**Work order**. Reproduce each of the records below word for word, omitting the pictures.

** Dataset records follows **

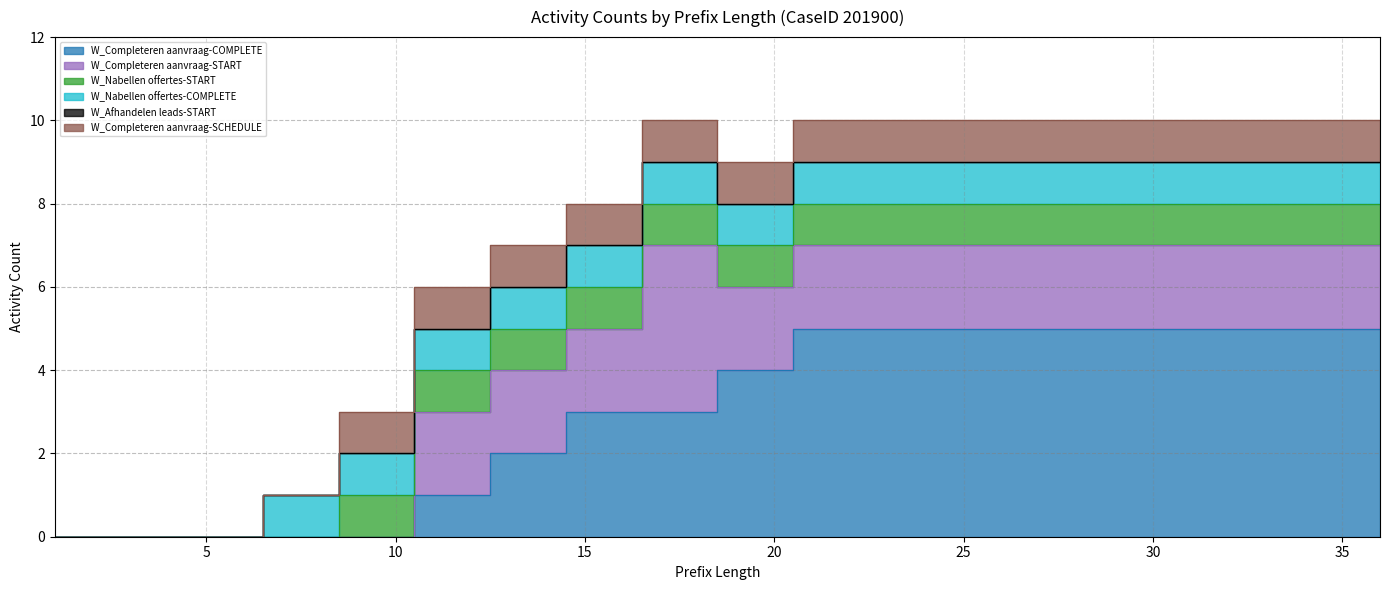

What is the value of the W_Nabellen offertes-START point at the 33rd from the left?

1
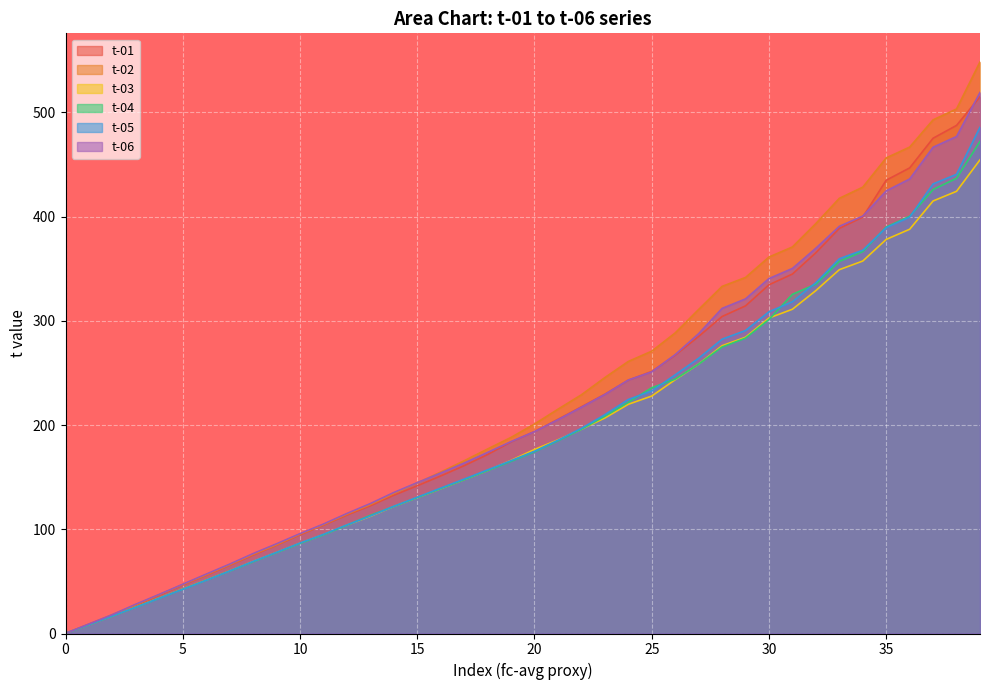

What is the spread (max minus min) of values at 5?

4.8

** End of Dataset records **

**Task solution**.
What is the value of the W_Nabellen offertes-START point at the 33rd from the left?

1

What is the spread (max minus min) of values at 5?

4.8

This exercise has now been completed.